Records from a data source:
==========

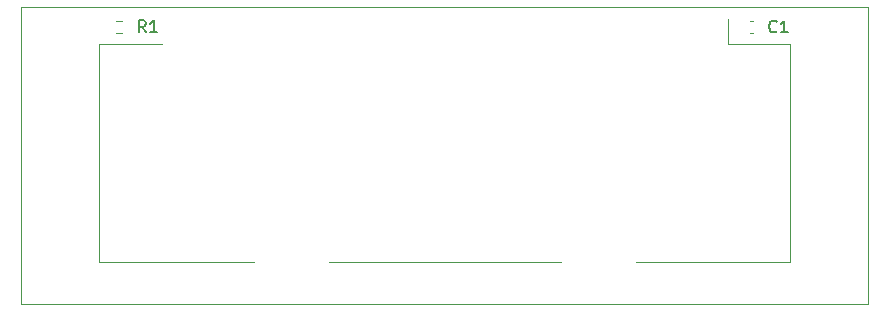
<source format=gbr>
G04 #@! TF.GenerationSoftware,KiCad,Pcbnew,8.0.4*
G04 #@! TF.CreationDate,2024-11-02T15:19:06-05:00*
G04 #@! TF.ProjectId,megaduck,6d656761-6475-4636-9b2e-6b696361645f,v1.0*
G04 #@! TF.SameCoordinates,Original*
G04 #@! TF.FileFunction,Legend,Top*
G04 #@! TF.FilePolarity,Positive*
%FSLAX46Y46*%
G04 Gerber Fmt 4.6, Leading zero omitted, Abs format (unit mm)*
G04 Created by KiCad (PCBNEW 8.0.4) date 2024-11-02 15:19:06*
%MOMM*%
%LPD*%
G01*
G04 APERTURE LIST*
%ADD10C,0.150000*%
%ADD11C,0.120000*%
G04 #@! TA.AperFunction,Profile*
%ADD12C,0.050000*%
G04 #@! TD*
G04 APERTURE END LIST*
D10*
X122753333Y-23576219D02*
X122420000Y-23100028D01*
X122181905Y-23576219D02*
X122181905Y-22576219D01*
X122181905Y-22576219D02*
X122562857Y-22576219D01*
X122562857Y-22576219D02*
X122658095Y-22623838D01*
X122658095Y-22623838D02*
X122705714Y-22671457D01*
X122705714Y-22671457D02*
X122753333Y-22766695D01*
X122753333Y-22766695D02*
X122753333Y-22909552D01*
X122753333Y-22909552D02*
X122705714Y-23004790D01*
X122705714Y-23004790D02*
X122658095Y-23052409D01*
X122658095Y-23052409D02*
X122562857Y-23100028D01*
X122562857Y-23100028D02*
X122181905Y-23100028D01*
X123705714Y-23576219D02*
X123134286Y-23576219D01*
X123420000Y-23576219D02*
X123420000Y-22576219D01*
X123420000Y-22576219D02*
X123324762Y-22719076D01*
X123324762Y-22719076D02*
X123229524Y-22814314D01*
X123229524Y-22814314D02*
X123134286Y-22861933D01*
X176169533Y-23506380D02*
X176121914Y-23554000D01*
X176121914Y-23554000D02*
X175979057Y-23601619D01*
X175979057Y-23601619D02*
X175883819Y-23601619D01*
X175883819Y-23601619D02*
X175740962Y-23554000D01*
X175740962Y-23554000D02*
X175645724Y-23458761D01*
X175645724Y-23458761D02*
X175598105Y-23363523D01*
X175598105Y-23363523D02*
X175550486Y-23173047D01*
X175550486Y-23173047D02*
X175550486Y-23030190D01*
X175550486Y-23030190D02*
X175598105Y-22839714D01*
X175598105Y-22839714D02*
X175645724Y-22744476D01*
X175645724Y-22744476D02*
X175740962Y-22649238D01*
X175740962Y-22649238D02*
X175883819Y-22601619D01*
X175883819Y-22601619D02*
X175979057Y-22601619D01*
X175979057Y-22601619D02*
X176121914Y-22649238D01*
X176121914Y-22649238D02*
X176169533Y-22696857D01*
X177121914Y-23601619D02*
X176550486Y-23601619D01*
X176836200Y-23601619D02*
X176836200Y-22601619D01*
X176836200Y-22601619D02*
X176740962Y-22744476D01*
X176740962Y-22744476D02*
X176645724Y-22839714D01*
X176645724Y-22839714D02*
X176550486Y-22887333D01*
D11*
G04 #@! TO.C,R1*
X120282942Y-22598900D02*
X120757458Y-22598900D01*
X120282942Y-23643900D02*
X120757458Y-23643900D01*
G04 #@! TO.C,C1*
X173909620Y-22611400D02*
X174190780Y-22611400D01*
X173909620Y-23631400D02*
X174190780Y-23631400D01*
G04 #@! TO.C,J3*
X118800400Y-24554000D02*
X118800400Y-43054000D01*
X118800400Y-24554000D02*
X124100400Y-24554000D01*
X118800400Y-43054000D02*
X131900400Y-43054000D01*
X138300400Y-43054000D02*
X157900400Y-43054000D01*
X164300400Y-43054000D02*
X177300400Y-43054000D01*
X172100400Y-24554000D02*
X172100400Y-22454000D01*
X177300400Y-24554000D02*
X172100400Y-24554000D01*
X177300400Y-24554000D02*
X177300400Y-43054000D01*
G04 #@! TD*
D12*
X118398800Y-21470400D02*
X112242600Y-21470400D01*
X124444000Y-46616400D02*
X124317000Y-46616400D01*
X177834800Y-46616400D02*
X172069000Y-46616400D01*
X177834800Y-46616400D02*
X183946800Y-46616400D01*
X118398800Y-21470400D02*
X177834800Y-21470400D01*
X118398800Y-46616400D02*
X124317000Y-46616400D01*
X177834800Y-21470400D02*
X183946800Y-21470400D01*
X124444000Y-46616400D02*
X172069000Y-46616400D01*
X183946800Y-21470400D02*
X183946800Y-46616400D01*
X118398800Y-46616400D02*
X112242600Y-46616400D01*
X112242600Y-21470400D02*
X112242600Y-46616400D01*
M02*

</source>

==========

* JOB
No pictures belong in the copy. Repeat the entries exactly.

* RESPONSE
<source format=gbr>
G04 #@! TF.GenerationSoftware,KiCad,Pcbnew,8.0.4*
G04 #@! TF.CreationDate,2024-11-02T15:19:06-05:00*
G04 #@! TF.ProjectId,megaduck,6d656761-6475-4636-9b2e-6b696361645f,v1.0*
G04 #@! TF.SameCoordinates,Original*
G04 #@! TF.FileFunction,Legend,Top*
G04 #@! TF.FilePolarity,Positive*
%FSLAX46Y46*%
G04 Gerber Fmt 4.6, Leading zero omitted, Abs format (unit mm)*
G04 Created by KiCad (PCBNEW 8.0.4) date 2024-11-02 15:19:06*
%MOMM*%
%LPD*%
G01*
G04 APERTURE LIST*
%ADD10C,0.150000*%
%ADD11C,0.120000*%
G04 #@! TA.AperFunction,Profile*
%ADD12C,0.050000*%
G04 #@! TD*
G04 APERTURE END LIST*
D10*
X122753333Y-23576219D02*
X122420000Y-23100028D01*
X122181905Y-23576219D02*
X122181905Y-22576219D01*
X122181905Y-22576219D02*
X122562857Y-22576219D01*
X122562857Y-22576219D02*
X122658095Y-22623838D01*
X122658095Y-22623838D02*
X122705714Y-22671457D01*
X122705714Y-22671457D02*
X122753333Y-22766695D01*
X122753333Y-22766695D02*
X122753333Y-22909552D01*
X122753333Y-22909552D02*
X122705714Y-23004790D01*
X122705714Y-23004790D02*
X122658095Y-23052409D01*
X122658095Y-23052409D02*
X122562857Y-23100028D01*
X122562857Y-23100028D02*
X122181905Y-23100028D01*
X123705714Y-23576219D02*
X123134286Y-23576219D01*
X123420000Y-23576219D02*
X123420000Y-22576219D01*
X123420000Y-22576219D02*
X123324762Y-22719076D01*
X123324762Y-22719076D02*
X123229524Y-22814314D01*
X123229524Y-22814314D02*
X123134286Y-22861933D01*
X176169533Y-23506380D02*
X176121914Y-23554000D01*
X176121914Y-23554000D02*
X175979057Y-23601619D01*
X175979057Y-23601619D02*
X175883819Y-23601619D01*
X175883819Y-23601619D02*
X175740962Y-23554000D01*
X175740962Y-23554000D02*
X175645724Y-23458761D01*
X175645724Y-23458761D02*
X175598105Y-23363523D01*
X175598105Y-23363523D02*
X175550486Y-23173047D01*
X175550486Y-23173047D02*
X175550486Y-23030190D01*
X175550486Y-23030190D02*
X175598105Y-22839714D01*
X175598105Y-22839714D02*
X175645724Y-22744476D01*
X175645724Y-22744476D02*
X175740962Y-22649238D01*
X175740962Y-22649238D02*
X175883819Y-22601619D01*
X175883819Y-22601619D02*
X175979057Y-22601619D01*
X175979057Y-22601619D02*
X176121914Y-22649238D01*
X176121914Y-22649238D02*
X176169533Y-22696857D01*
X177121914Y-23601619D02*
X176550486Y-23601619D01*
X176836200Y-23601619D02*
X176836200Y-22601619D01*
X176836200Y-22601619D02*
X176740962Y-22744476D01*
X176740962Y-22744476D02*
X176645724Y-22839714D01*
X176645724Y-22839714D02*
X176550486Y-22887333D01*
D11*
G04 #@! TO.C,R1*
X120282942Y-22598900D02*
X120757458Y-22598900D01*
X120282942Y-23643900D02*
X120757458Y-23643900D01*
G04 #@! TO.C,C1*
X173909620Y-22611400D02*
X174190780Y-22611400D01*
X173909620Y-23631400D02*
X174190780Y-23631400D01*
G04 #@! TO.C,J3*
X118800400Y-24554000D02*
X118800400Y-43054000D01*
X118800400Y-24554000D02*
X124100400Y-24554000D01*
X118800400Y-43054000D02*
X131900400Y-43054000D01*
X138300400Y-43054000D02*
X157900400Y-43054000D01*
X164300400Y-43054000D02*
X177300400Y-43054000D01*
X172100400Y-24554000D02*
X172100400Y-22454000D01*
X177300400Y-24554000D02*
X172100400Y-24554000D01*
X177300400Y-24554000D02*
X177300400Y-43054000D01*
G04 #@! TD*
D12*
X118398800Y-21470400D02*
X112242600Y-21470400D01*
X124444000Y-46616400D02*
X124317000Y-46616400D01*
X177834800Y-46616400D02*
X172069000Y-46616400D01*
X177834800Y-46616400D02*
X183946800Y-46616400D01*
X118398800Y-21470400D02*
X177834800Y-21470400D01*
X118398800Y-46616400D02*
X124317000Y-46616400D01*
X177834800Y-21470400D02*
X183946800Y-21470400D01*
X124444000Y-46616400D02*
X172069000Y-46616400D01*
X183946800Y-21470400D02*
X183946800Y-46616400D01*
X118398800Y-46616400D02*
X112242600Y-46616400D01*
X112242600Y-21470400D02*
X112242600Y-46616400D01*
M02*

</source>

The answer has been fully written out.